We already [allow](/meta?q=56) a limited choice of normal and monospace fonts which can be selected on [your profile](https://topanswers.xyz/profile)
If you want another font added, please answer below with your suggestion (one font per answer), so we can vote and figure out what is in demand.
The fonts must be available under a suitable license such as [OFL](https://en.wikipedia.org/wiki/SIL_Open_Font_License). A good place to look might be this [font library](https://fontlibrary.org/en/search?order=pop&license=OFL+%28SIL+Open+Font+License%29), and if you want sans-serif in particular (for example) you can [filter out the rest](https://fontlibrary.org/en/search?order=pop&license=OFL+%28SIL+Open+Font+License%29&category=sans-serif).
# [Charis SIL](https://fontlibrary.org/en/font/charis) \[added to site: 2020-01-12\]
- serif (almost "slab")
- OFL licensed
- four styles (regular, italic, bold, bold italic)
- "In total, over 3,600 glyphs are included, supporting stylistic alternates for a number of characters as well as a large number of ligated sequences."[^f1]
**Rationale**: A large glyph with extended Latin ranges, it is one of the few fonts that also correctly handles stacking diacritics. I work with "scientific" transliteration of classical Hebrew, and Charis SIL handles my "stress test" string perfectly (see screen shot, below):
bərēšīṯ bå̄rå̄ʾ ʾɛ̆lōhīm ʾēṯ haššå̄mayim wəʾēṯ hå̄ʾå̄rɛṣ
It [also includes] the Cyrillic range.
Charis is based on [Bitstream Charter], and works very well both on screen and in print.
[^f1]: It is also available in "[sub-sets]" if the full repertoire of glyphs is not required.
# [IBM Plex Sans](https://fonts.google.com/specimen/IBM+Plex+Sans)
- OFL licensed
- 14 members in the family = different weights of regular, italics, bold, and bold italics
- extensive set of Latin characters (909 glyphs) to cover "[100 languages]"; also seven non-Latin scripts
**Rationale**: aside from its very broad language coverage, [IBM Plex Sans] is especially clear and enhances legibility in a Sans font by using a "bar" upper-case `I` *and* a swung foot on lower-case `l`.[^f2] Here it is compared with the current sans options on TA:
[^f1]: There is also a mono and serif in this family, linked on the Google Fonts page. I find the serif a bit busy, [but the `mono`] could be a good match if needed for code blocks.
[^f2]: This is, so far as I'm aware, quite a rare combination. If you know of other sans fonts with this feature, please let me know in a comment.

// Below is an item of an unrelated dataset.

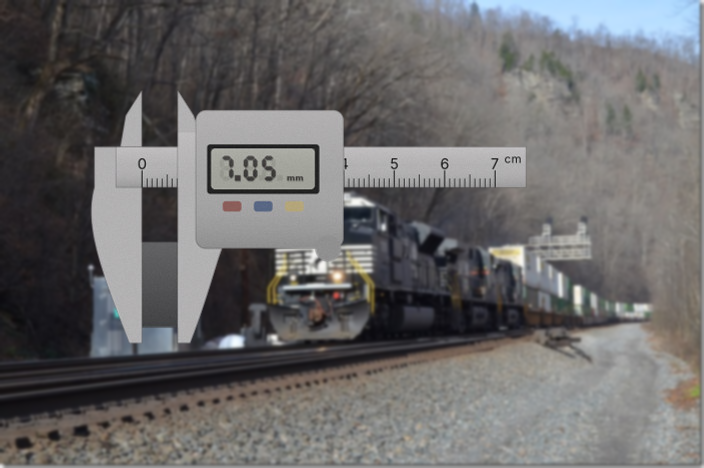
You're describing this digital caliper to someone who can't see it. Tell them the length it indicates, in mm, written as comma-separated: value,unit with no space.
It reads 7.05,mm
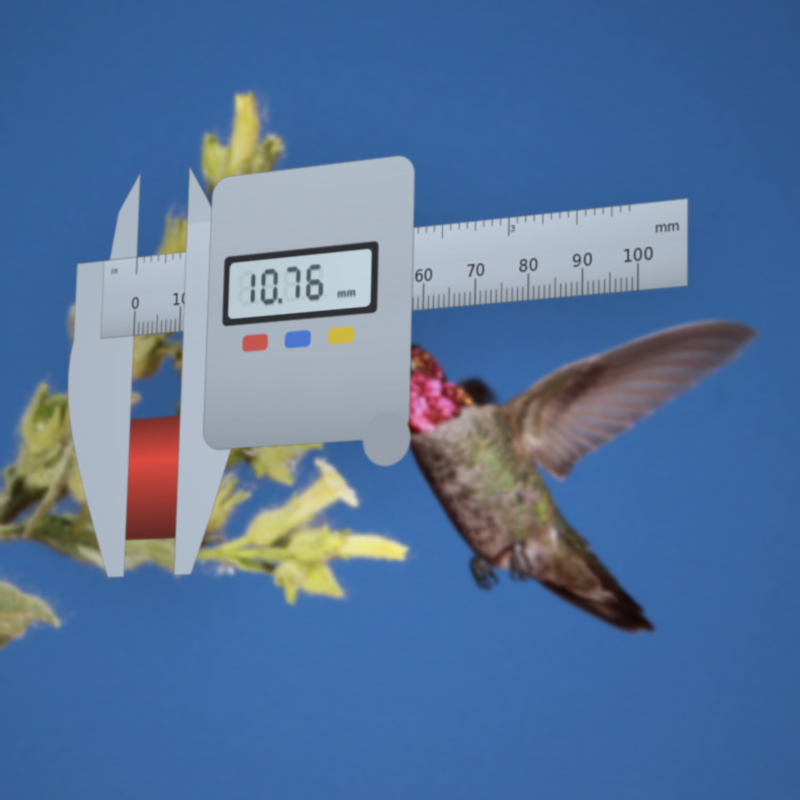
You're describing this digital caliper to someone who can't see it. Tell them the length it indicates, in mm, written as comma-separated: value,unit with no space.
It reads 10.76,mm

Thanks!
- OFL license
- eight members in family: normal and italic in four weights (light through "black")
- it currently supports the following unicode ranges: Latin-1, Latin-2, Cyrillic, Turkish, Windows Baltic, Macintosh Character Set
**Rationale**: From the [Google Fonts][g1] description:
> Merriweather was designed to be a text face that is pleasant to read on screens. It features a very large x height, slightly condensed letterforms, a mild diagonal stress, sturdy serifs and open forms.
And [from the designer][m2]:
> Merriweather offers a Renaissance warmth while using proportions which are space-saving. It is suitable for editorial design, news and other kinds of space sensitive typography. Merriweather is an evolving project and will be updated.
It is the relatively large x-height, with correspondingly low ascenders/descenders, and open counters (and, to my eye, a certain elegance!) that make this an attractive choice for long-form reading. (I don't use anything else on Wikipedia, for example.) It has come a long way in terms of range of glyphs supported since its early release. For general purpose reading on websites it has become something of a staple, it seems to me.[^fn1]
I debated with myself whether to "poll" for Merriweather or [Gelasio][ge] (also by [Eben Sorkin][es]), but don't want to flood this Q&A with "near neighbours". The differential for Charis (which has already been added as an option on TA) is that Charis implements diacritics in a more robust way than Merriweather (and most other fonts, tbf) so will serve linguists, e.g., in particular. Merriweather is a more general purpose option. I hope TA can support it!
[^fn1]: This is not just anecdotal: according to Google Fonts, "Merriweather is featured in more than 4,200,000 websites".